Hmm…what do you suppose Mr. Postman would do if you put two separate addresses and stamps on both sides of an index card. Postage and all (since the return address thing hasn’t worked since the stone age (sorry, I’m a wisecracking youngster)…ooh, double parentheses)!

My credit card company (and most everyone elses, from what I gather: MBNA America) puts it’s address in the return space of its reply envelopes. I’ve noticed most everyone else puts little blanks for you to fill in your full name and address. I get a tiny grin imagining that by leaving my name off the return address, I can’t be added to the whatever mailing lists those ‘forms’ might generate.

I believe this topic was covered here before. The consensus was, I think, that if the return address was local you could get away with this scheme, but the post office won’t send the mail across the country for you.

The USPS will return unstamped mail to the return address. At least, my carrier will. He returned an unstamped letter that my upstairs neighbor sent.
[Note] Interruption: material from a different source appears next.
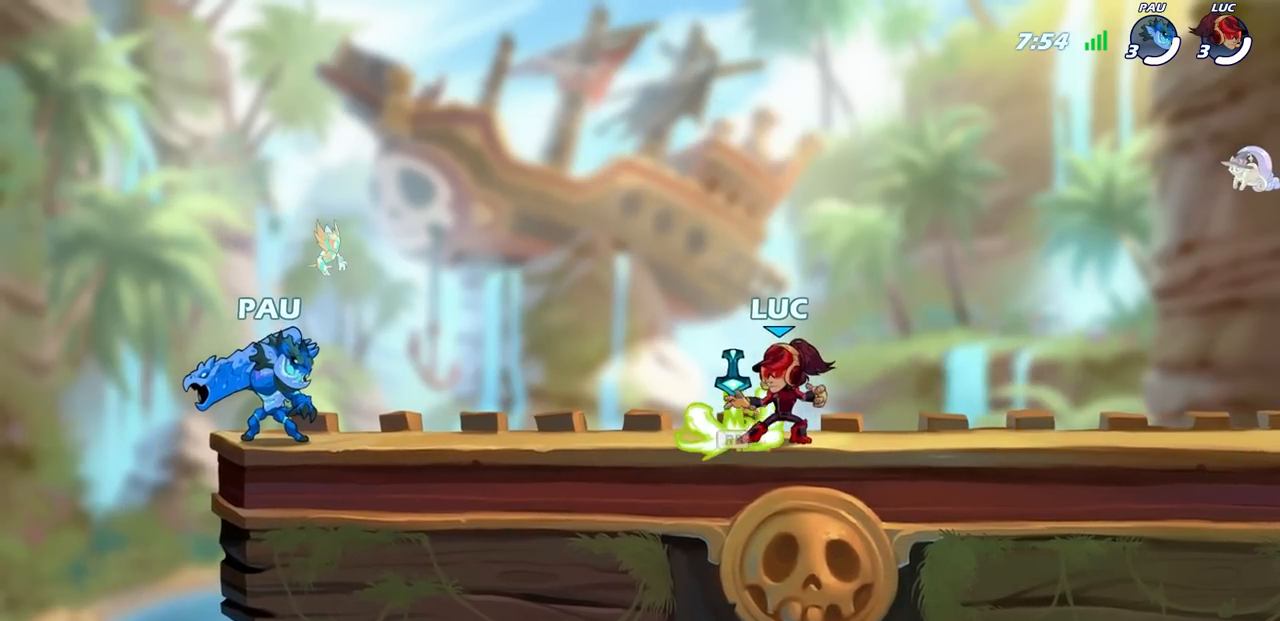
{"buttons": [], "left_stick": "left", "right_stick": "center", "events": [[67, "R1", "down"], [150, "R1", "up"], [150, "left_stick", "right"], [267, "R2", "down"], [333, "R1", "down"], [433, "R1", "up"], [433, "R2", "up"], [500, "left_stick", "left"]]}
Of course, he returned it to my mailbox, but that’s what I’ve come to expect from the idiot who works my route. Their willingness to do this probably varies inversely with the distance from the return address at which the unstamped letter is found.

Ahem, (looks around for postal inspectors) after reading Big Secrets in my teens, I tried this trick out. It did work, and yes, it was a local address.

I’ve got an actual letter carrier here, and he says, yes, eventually. If you only did it once, probably not, but the Post Office knows that once you start doing it, you won’t be able to stop, and eventually some local letter carrier somewhere will catch on to the fact that an awful lot of mail with your address on it in the wrong spot is being sent, and they’ll sic the Postal Inspectors on you. It’s a felony offense, by the way, but the actual penalty escapes him at the moment.

Letter carriers DO tend to notice weird stuff like that. They don’t just schlep the mail around.


“Why, sometimes I’ve believed as many as six impossible things before breakfast!” - the White Queen

I believe the crime you’d be looking for ‘mail fraud’ even if the victim is the USPS.